Плохо! Сердце словно сжали в кулаке. И снова он не сказал никому о своих предчувствиях. Смотрел в бинокль за реку – пока там было пустынно и тихо. Решил: «Надо ждать, скоро все прояснится». Подал команду приготовиться к обороне. Бойцы занимали окопы, подносили ящики с пулеметными дисками и гранатами…
– Летят! Летят! – крикнул кто-то из бойцов.
В небе с запада приближалась армада. Грозно урчали тяжелые бомбардировщики, тонким металлическим гудением моторов буравили воздух охраняющие их истребители. И было такое ощущение, будто желтобрюхий удав пронесся над головами. Пронесся и скрылся в дали.
Яков понял: началась война. Сразу все стало ясно. «Будем воевать!» – сказал он себе и посмотрел на своих бойцов. Увидел: они тоже все поняли и тоже готовы. «Вот и хорошо!»
Теперь он уже ничего не почувствовал, когда увидел на той стороне большую группу немцев, вышедшую из леса. Просто спрыгнул в окоп и приказал стрелять, если враг перейдет границу. Именно «враг», а не «сосед», как было до сих пор, и не «нарушит», а «перейдет».
И тут вспомнил о жене и дочурке. Надо их предупредить. Нет, он сделает это сам.
«Кто знает, увидимся ли мы еще когда-нибудь?»
Он домчался до дома, сказал Настеньке, чтобы она с ребенком немедля уехала в тыл – подводы уже ждут, быстро поцеловал ее и убежал назад.
Ему очень хотелось сказать жене еще несколько слов, но он торопился. Враг уже перешел границу, начался бой.
«Шли чуваши на супостата стройными рядами, сохраняя боевой клин– острием вперед. Гарцевал на белом коне сам Чавдар. А вокруг него – ближайшие друзья и помощники, славные батыры. На флангах пылила легкая конница, защищая отряд от внезапного нападения.
На этих лугах, кивнул Ендимер, и сошлись два войска – Чавдара и Тохтамыша. Страшная была битва. От топота копыт дрожала земля, звон мечей летел за леса и горы, кровь убитых уже не принимала земля…»

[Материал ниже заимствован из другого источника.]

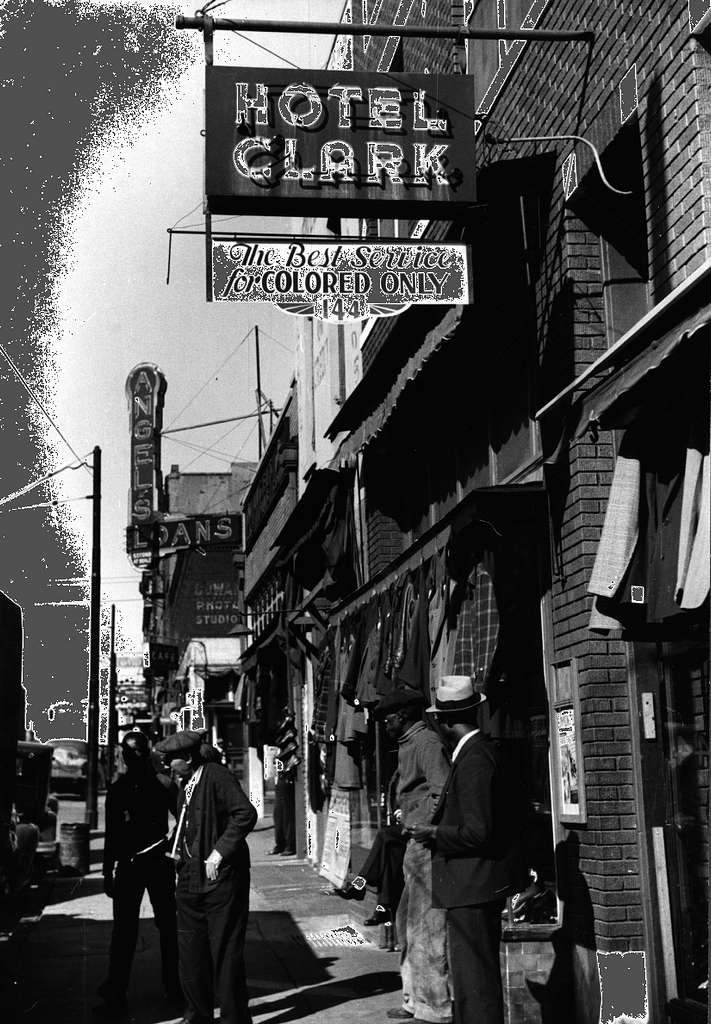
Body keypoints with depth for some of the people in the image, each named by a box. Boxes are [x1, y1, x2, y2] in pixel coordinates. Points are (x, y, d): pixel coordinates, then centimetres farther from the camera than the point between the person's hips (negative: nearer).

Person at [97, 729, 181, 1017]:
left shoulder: (162, 784, -1)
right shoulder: (117, 790, 5)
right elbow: (111, 835, 9)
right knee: (124, 930, 1)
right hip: (128, 864, 1)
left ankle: (173, 986, 16)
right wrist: (108, 873, 8)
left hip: (159, 863, -1)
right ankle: (114, 995, 5)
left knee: (167, 925, 5)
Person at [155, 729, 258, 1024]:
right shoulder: (186, 784, 14)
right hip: (191, 878, 9)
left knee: (225, 951, -1)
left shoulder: (217, 776, -14)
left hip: (221, 877, -9)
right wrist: (176, 849, 10)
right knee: (191, 951, 12)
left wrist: (219, 852, -22)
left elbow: (246, 814, -22)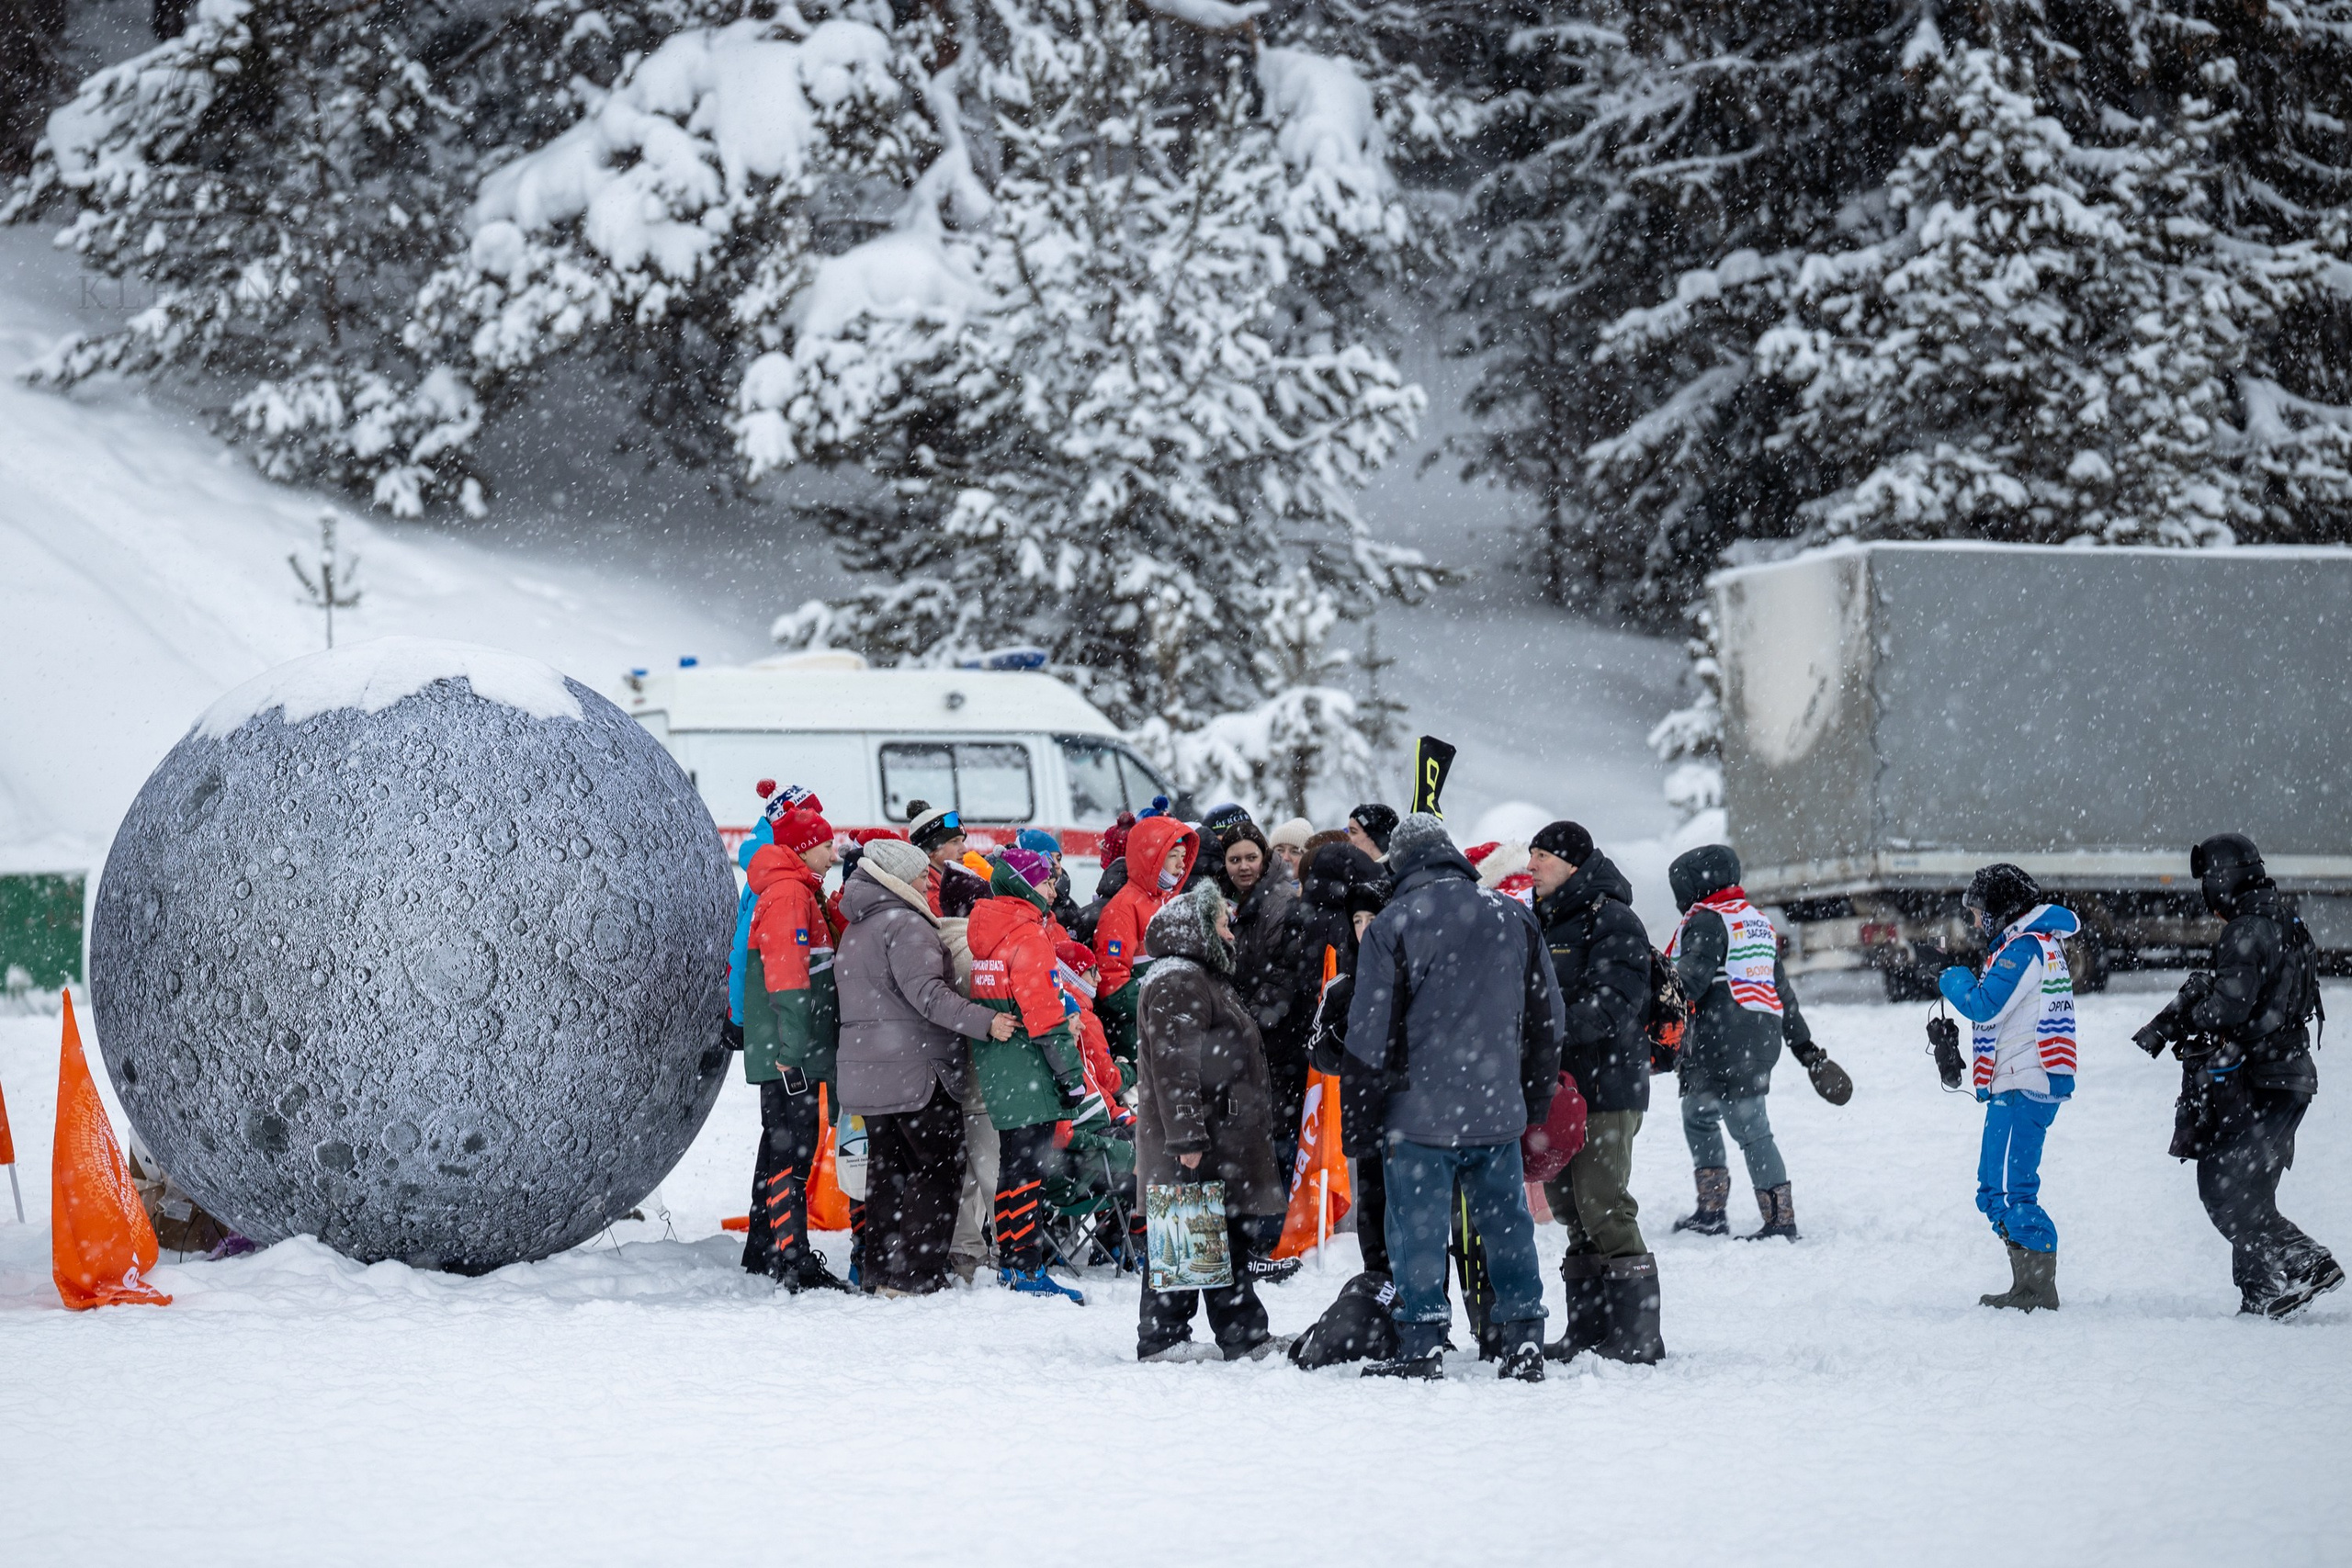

Зачем продолжать сказку, когда этот бой был первым и последним? И один Ендимер, и другой, и третий – все говорили, что ее Чавдара искать бесполезно. В листочке с печатью ясно сказано, что «лейтенант погранвойск Николаев Яков Николаевич пропал без вести». Но как понимать это слово – «пропал»? Анастасия Константиновна в русском языке была тогда не сильна. Заглянула в словарь, прочитала, что глагол «пропасть» имеет два значения: «исчезнуть куда-то» и «погибнуть». Она выбрала для себя первое. Хотя знала, что фашисты пограничника не пощадили бы, даже если бы он поднял руки. Но разве ее Яков, ее «Чавдар» мог поднять руки?